Shankles v. Costa Armatori, S.P.A., 722 F.2d 861, 865 (1st Cir. 1983). As a court once noted in a similar case, "the type-size in which [the time limitations] clause is printed is not the significant matter; there is both ample time and a powerful incentive to study the passage contract ticket promptly after a loss has occurred," Lipton, 294 F. Supp. at 311, and Marek cannot blame others -- the ship owner, the company that chartered the ship for this cruise, or even the anonymous printer or type-setter who "made" this folder and its paragraph six -- for her failure to read it within six months of her accident.
Marek also argues that the placement of paragraph six -- a low-numbered provision located at the lower left-hand corner of the ticket folder's inside back cover -- effectively hid it from her view. Although the physical placement of a contractual condition is a factor to take into account, see, e.g., Barbachym, 713 F.2d at 220 (noting that "the article on the limitation of liability . . . is the thirtieth of thirty-five"), it is not dispositive here. Paragraph six is not harder to find or to read than any of the other provisions in this contract, and, once it is located and read, it is easily understood. There is also no requirement that a time limitation provision must be the first clause of such a ticket contract before it is legally enforceable.

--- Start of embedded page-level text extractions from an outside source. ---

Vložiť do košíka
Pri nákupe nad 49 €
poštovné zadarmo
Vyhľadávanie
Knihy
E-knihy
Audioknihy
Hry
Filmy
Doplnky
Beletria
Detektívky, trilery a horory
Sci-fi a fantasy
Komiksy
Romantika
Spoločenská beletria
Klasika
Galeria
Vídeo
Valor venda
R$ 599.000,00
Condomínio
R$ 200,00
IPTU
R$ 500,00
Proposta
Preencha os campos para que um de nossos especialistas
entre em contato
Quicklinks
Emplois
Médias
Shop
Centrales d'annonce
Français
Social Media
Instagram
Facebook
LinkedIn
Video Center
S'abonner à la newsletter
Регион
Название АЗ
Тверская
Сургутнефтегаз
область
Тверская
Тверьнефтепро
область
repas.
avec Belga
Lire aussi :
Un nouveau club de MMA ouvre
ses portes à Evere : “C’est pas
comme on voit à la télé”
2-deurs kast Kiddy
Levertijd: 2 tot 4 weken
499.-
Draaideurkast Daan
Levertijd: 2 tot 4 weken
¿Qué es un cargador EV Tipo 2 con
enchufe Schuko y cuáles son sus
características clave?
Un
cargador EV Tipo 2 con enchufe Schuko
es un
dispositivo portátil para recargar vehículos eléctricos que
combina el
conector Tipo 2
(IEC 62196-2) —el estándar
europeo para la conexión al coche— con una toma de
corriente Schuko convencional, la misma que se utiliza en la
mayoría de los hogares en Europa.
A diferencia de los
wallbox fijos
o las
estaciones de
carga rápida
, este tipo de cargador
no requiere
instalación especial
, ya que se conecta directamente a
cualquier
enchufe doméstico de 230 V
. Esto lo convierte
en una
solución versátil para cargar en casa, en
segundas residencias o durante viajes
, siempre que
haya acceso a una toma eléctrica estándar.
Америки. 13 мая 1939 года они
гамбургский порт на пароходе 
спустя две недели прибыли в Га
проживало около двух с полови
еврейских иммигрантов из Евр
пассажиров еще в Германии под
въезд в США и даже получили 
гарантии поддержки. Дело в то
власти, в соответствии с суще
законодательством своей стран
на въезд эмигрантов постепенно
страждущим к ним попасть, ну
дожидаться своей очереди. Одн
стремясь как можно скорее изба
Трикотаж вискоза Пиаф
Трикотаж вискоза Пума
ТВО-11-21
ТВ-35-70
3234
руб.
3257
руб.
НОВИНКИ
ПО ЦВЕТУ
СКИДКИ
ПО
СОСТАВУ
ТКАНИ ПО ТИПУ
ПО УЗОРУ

Marek's final, related, argument is that paragraph six is unenforceable because it was concealed by a sheet of carbon paper in the ticket folder. Like the district court, we find this claim particularly "hard to believe." Marek, No. 84-2214, mem. op. at 8 (E.D. Pa. July 15, 1986). The carbon paper is merely one page in the ticket folder, and its presence does not nullify the ticket's warnings or destroy the reasonableness of paragraph six. In addition, as we have already noted, "after a disaster . . . it would seem entirely natural that any passenger suffering a loss or damage would" lift the carbon paper in the process of closely examining the ticket's provisions. Shankles, 722 F.2d at 867.
Marek's final distinct argument derives from the fact that she and Toombs shared one ticket folder. This fact has no independent legal significance. No evidence suggests that Toombs denied Marek access to the ticket at any time. Indeed, Marek's affidavit makes clear that each woman at least glanced at the folder after boarding ship. We also note that Toombs's possession of the folder is sufficient to charge Marek with notice of its provisions. See DeCarlo v. Italian Line, 416 F. Supp. 1136, 1137 (S.D.N.Y. 1976); Rogers v. Furness, Withy & Co., 103 F. Supp. 314, 316-17 (W.D.N.Y. 1951).
Judge Cardozo noted long ago that "the passenger who omits to read takes the risk of the omission." Murray v. Cunard S.S. Co., Ltd., 235 N.Y. 162, 139 N.E. 226, 228 (1923). For the foregoing reasons, the district court's entry of summary judgment for appellees will be affirmed.